▸ TEKS BACAAN

Jumat, 22 November 2024

Masyarakat Sipil Sebut Food Estate Tak Pro Petani dan Masyarakat Adat

- Jumat, 05 Februari 2021 07:59 WIB
Masyarakat Sipil Sebut Food Estate Tak Pro Petani dan Masyarakat Adat

digtara.com – Presiden Indonesia Joko Widodo tahun lalu telah menjelaskan lahan yang akan digunakan untuk Food Estate di Sumatera Utara seluas 30.000 Ha. Namun, Food Estate rupanya menuai penolakan dan kritik dari sejumlah lembaga masyarakat sipil yang selama ini konsen untuk memperjuangkan hak masyarakat adat di Sumut.

Baca Juga:

“Misalnya Food Estate yang ada di Humbahas itu seperti kebijakan yang tiba-tiba ada. Terkhususnya untuk masyarakat di desa Pandumaan Sipituhuta,” ungkap Direktur Perhimpunan Bantuan Hukum dan Advokasi Rakyat Sumut (Bakumsu) Tongam Panggabean kepada digtara.com di Kaldera Coffee, Kamis (5/2/2021).

Lokasi Food Estate terletak di 4 Kabupaten, yakni Tapanuli Utara, Kabupaten Tapanuli Tengah, Kabupaten Humbang Hasundutan, dan Kabupaten Pakpak Bharat.
Direncanakan, di atas tanah tersebut akan ditanami dengan bawang merah, bawang putih, serta tanaman lainnya. Food Estate ini digadang – gadang untuk membangun kawasan hortikultura terpadu yang berdaya saing, ramah lingkungan, dan modern.

Dikatakannya, kesan tiba-tiba ini harus menjadi fokus perhatian karena ada beberapa konflik yang belum terselesaikan di kawasan tersebut.

“Termasuk konflik di kawasan hutan serta konflik masyarakat adat yang mengklaim tanah adat turun temurun di sekitar areal tersebut,” katanya.

“Kalau kita ikuti misalnya desa Pandumaan yang baru-baru ini mendapatkan sertifikat hak atas hutan 512 Ha sejak 2016 dan realisasinya sejak Desember 2020 masih bermasalah,” tambahnya.

Persoalan konflik belum usai, pemerintah pusat justru memberikan sebagian kawasan hutan dari masyarakat adat Pandumaan menjadi areal Food Estate.

“Nah ini yang menjadi persoalan. Ya kita ingin seharusnya itu ada dalam tahap inventarisasi masalah dulu,” katanya.

Sementara itu, Koordinator Konsorsium Pembaharuan Agraria (KPA) Sumut, Hawari Hasibuan mengaku kecewa karena kebijakan tersebut. Karena dianggapnya kontradiktif dengan RPJM pemerintah terkait reforma agraria dan konsep Perhutanan Sosial.

▸ DATA LATIHAN

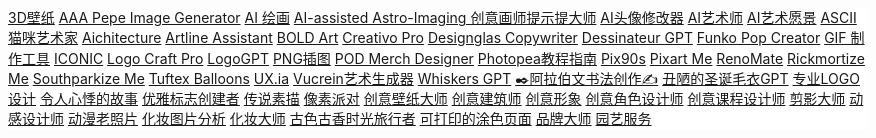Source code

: [3D壁纸](https://github.com/B3o/GPTS-Prompt-Collection/blob/main/20/3D%E5%A3%81%E7%BA%B8.md) [AAA Pepe Image Generator](https://github.com/B3o/GPTS-Prompt-Collection/blob/main/20/AAA%20Pepe%20Image%20Generator.md) [AI 绘画](https://github.com/B3o/GPTS-Prompt-Collection/blob/main/20/AI%20%E7%BB%98%E7%94%BB.md) [AI-assisted Astro-Imaging 创意画师提示提大师](https://github.com/B3o/GPTS-Prompt-Collection/blob/main/20/AI-assisted%20Astro-Imaging%20%E5%88%9B%E6%84%8F%E7%94%BB%E5%B8%88%E6%8F%90%E7%A4%BA%E6%8F%90%E5%A4%A7%E5%B8%88.md) [AI头像修改器](https://github.com/B3o/GPTS-Prompt-Collection/blob/main/20/AI%E5%A4%B4%E5%83%8F%E4%BF%AE%E6%94%B9%E5%99%A8.md) [AI艺术师](https://github.com/B3o/GPTS-Prompt-Collection/blob/main/20/AI%E8%89%BA%E6%9C%AF%E5%B8%88.md) [AI艺术愿景](https://github.com/B3o/GPTS-Prompt-Collection/blob/main/20/AI%E8%89%BA%E6%9C%AF%E6%84%BF%E6%99%AF.md) [ASCII猫咪艺术家](https://github.com/B3o/GPTS-Prompt-Collection/blob/main/20/ASCII%E7%8C%AB%E5%92%AA%E8%89%BA%E6%9C%AF%E5%AE%B6.md) [Aichitecture](https://github.com/B3o/GPTS-Prompt-Collection/blob/main/20/Aichitecture.md) [Artline Assistant](https://github.com/B3o/GPTS-Prompt-Collection/blob/main/20/Artline%20Assistant.md) [BOLD Art](https://github.com/B3o/GPTS-Prompt-Collection/blob/main/20/BOLD%20Art.md) [Creativo Pro](https://github.com/B3o/GPTS-Prompt-Collection/blob/main/20/Creativo%20Pro.md) [Designglas Copywriter](https://github.com/B3o/GPTS-Prompt-Collection/blob/main/20/Designglas%20Copywriter.md) [Dessinateur GPT](https://github.com/B3o/GPTS-Prompt-Collection/blob/main/20/Dessinateur%20GPT.md) [Funko Pop Creator](https://github.com/B3o/GPTS-Prompt-Collection/blob/main/20/Funko%20Pop%20Creator.md) [GIF 制作工具](https://github.com/B3o/GPTS-Prompt-Collection/blob/main/20/GIF%20%E5%88%B6%E4%BD%9C%E5%B7%A5%E5%85%B7.md) [ICONIC](https://github.com/B3o/GPTS-Prompt-Collection/blob/main/20/ICONIC.md) [Logo Craft Pro](https://github.com/B3o/GPTS-Prompt-Collection/blob/main/20/Logo%20Craft%20Pro.md) [LogoGPT](https://github.com/B3o/GPTS-Prompt-Collection/blob/main/20/LogoGPT.md) [PNG插图](https://github.com/B3o/GPTS-Prompt-Collection/blob/main/20/PNG%E6%8F%92%E5%9B%BE.md) [POD Merch Designer](https://github.com/B3o/GPTS-Prompt-Collection/blob/main/20/POD%20Merch%20Designer.md) [Photopea教程指南](https://github.com/B3o/GPTS-Prompt-Collection/blob/main/20/Photopea%E6%95%99%E7%A8%8B%E6%8C%87%E5%8D%97.md) [Pix90s](https://github.com/B3o/GPTS-Prompt-Collection/blob/main/20/Pix90s.md) [Pixart Me](https://github.com/B3o/GPTS-Prompt-Collection/blob/main/20/Pixart%20Me.md) [RenoMate](https://github.com/B3o/GPTS-Prompt-Collection/blob/main/20/RenoMate.md) [Rickmortize Me](https://github.com/B3o/GPTS-Prompt-Collection/blob/main/20/Rickmortize%20Me.md) [Southparkize Me](https://github.com/B3o/GPTS-Prompt-Collection/blob/main/20/Southparkize%20Me.md) [Tuftex Balloons](https://github.com/B3o/GPTS-Prompt-Collection/blob/main/20/Tuftex%20Balloons.md) [UX.ia](https://github.com/B3o/GPTS-Prompt-Collection/blob/main/20/UX.ia.md) [Vucrein艺术生成器](https://github.com/B3o/GPTS-Prompt-Collection/blob/main/20/Vucrein%E8%89%BA%E6%9C%AF%E7%94%9F%E6%88%90%E5%99%A8.md) [Whiskers GPT](https://github.com/B3o/GPTS-Prompt-Collection/blob/main/20/Whiskers%20GPT.md) [✒️阿拉伯文书法创作✍️](https://github.com/B3o/GPTS-Prompt-Collection/blob/main/20/%E2%9C%92%EF%B8%8F%E9%98%BF%E6%8B%89%E4%BC%AF%E6%96%87%E4%B9%A6%E6%B3%95%E5%88%9B%E4%BD%9C%E2%9C%8D%EF%B8%8F.md) [丑陋的圣诞毛衣GPT](https://github.com/B3o/GPTS-Prompt-Collection/blob/main/20/%E4%B8%91%E9%99%8B%E7%9A%84%E5%9C%A3%E8%AF%9E%E6%AF%9B%E8%A1%A3GPT.md) [专业LOGO设计](https://github.com/B3o/GPTS-Prompt-Collection/blob/main/20/%E4%B8%93%E4%B8%9ALOGO%E8%AE%BE%E8%AE%A1.md) [令人心悸的故事](https://github.com/B3o/GPTS-Prompt-Collection/blob/main/20/%E4%BB%A4%E4%BA%BA%E5%BF%83%E6%82%B8%E7%9A%84%E6%95%85%E4%BA%8B.md) [优雅标志创建者](https://github.com/B3o/GPTS-Prompt-Collection/blob/main/20/%E4%BC%98%E9%9B%85%E6%A0%87%E5%BF%97%E5%88%9B%E5%BB%BA%E8%80%85.md) [传说素描](https://github.com/B3o/GPTS-Prompt-Collection/blob/main/20/%E4%BC%A0%E8%AF%B4%E7%B4%A0%E6%8F%8F.md) [像素派对](https://github.com/B3o/GPTS-Prompt-Collection/blob/main/20/%E5%83%8F%E7%B4%A0%E6%B4%BE%E5%AF%B9.md) [创意壁纸大师](https://github.com/B3o/GPTS-Prompt-Collection/blob/main/20/%E5%88%9B%E6%84%8F%E5%A3%81%E7%BA%B8%E5%A4%A7%E5%B8%88.md) [创意建筑师](https://github.com/B3o/GPTS-Prompt-Collection/blob/main/20/%E5%88%9B%E6%84%8F%E5%BB%BA%E7%AD%91%E5%B8%88.md) [创意形象](https://github.com/B3o/GPTS-Prompt-Collection/blob/main/20/%E5%88%9B%E6%84%8F%E5%BD%A2%E8%B1%A1.md) [创意角色设计师](https://github.com/B3o/GPTS-Prompt-Collection/blob/main/20/%E5%88%9B%E6%84%8F%E8%A7%92%E8%89%B2%E8%AE%BE%E8%AE%A1%E5%B8%88.md) [创意课程设计师](https://github.com/B3o/GPTS-Prompt-Collection/blob/main/20/%E5%88%9B%E6%84%8F%E8%AF%BE%E7%A8%8B%E8%AE%BE%E8%AE%A1%E5%B8%88.md) [剪影大师](https://github.com/B3o/GPTS-Prompt-Collection/blob/main/20/%E5%89%AA%E5%BD%B1%E5%A4%A7%E5%B8%88.md) [动感设计师](https://github.com/B3o/GPTS-Prompt-Collection/blob/main/20/%E5%8A%A8%E6%84%9F%E8%AE%BE%E8%AE%A1%E5%B8%88.md) [动漫老照片](https://github.com/B3o/GPTS-Prompt-Collection/blob/main/20/%E5%8A%A8%E6%BC%AB%E8%80%81%E7%85%A7%E7%89%87.md) [化妆图片分析](https://github.com/B3o/GPTS-Prompt-Collection/blob/main/20/%E5%8C%96%E5%A6%86%E5%9B%BE%E7%89%87%E5%88%86%E6%9E%90.md) [化妆大师](https://github.com/B3o/GPTS-Prompt-Collection/blob/main/20/%E5%8C%96%E5%A6%86%E5%A4%A7%E5%B8%88.md) [古色古香时光旅行者](https://github.com/B3o/GPTS-Prompt-Collection/blob/main/20/%E5%8F%A4%E8%89%B2%E5%8F%A4%E9%A6%99%E6%97%B6%E5%85%89%E6%97%85%E8%A1%8C%E8%80%85.md) [可打印的涂色页面](https://github.com/B3o/GPTS-Prompt-Collection/blob/main/20/%E5%8F%AF%E6%89%93%E5%8D%B0%E7%9A%84%E6%B6%82%E8%89%B2%E9%A1%B5%E9%9D%A2.md) [品牌大师](https://github.com/B3o/GPTS-Prompt-Collection/blob/main/20/%E5%93%81%E7%89%8C%E5%A4%A7%E5%B8%88.md) [园艺服务](https://github.com/B3o/GPTS-Prompt-Collection/blob/main/20/%E5%9B%AD%E8%89%BA%E6%9C%8D%E5%8A%A1.md)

▸ TUGAS ANDA
Menurut berita tentang Food Estate di Sumatera Utara, di empat kabupaten mana saja lokasi Food Estate itu terletak?

▸ JAWABAN LATIHAN
Lokasi Food Estate terletak di Kabupaten Tapanuli Utara, Kabupaten Tapanuli Tengah, Kabupaten Humbang Hasundutan, dan Kabupaten Pakpak Bharat.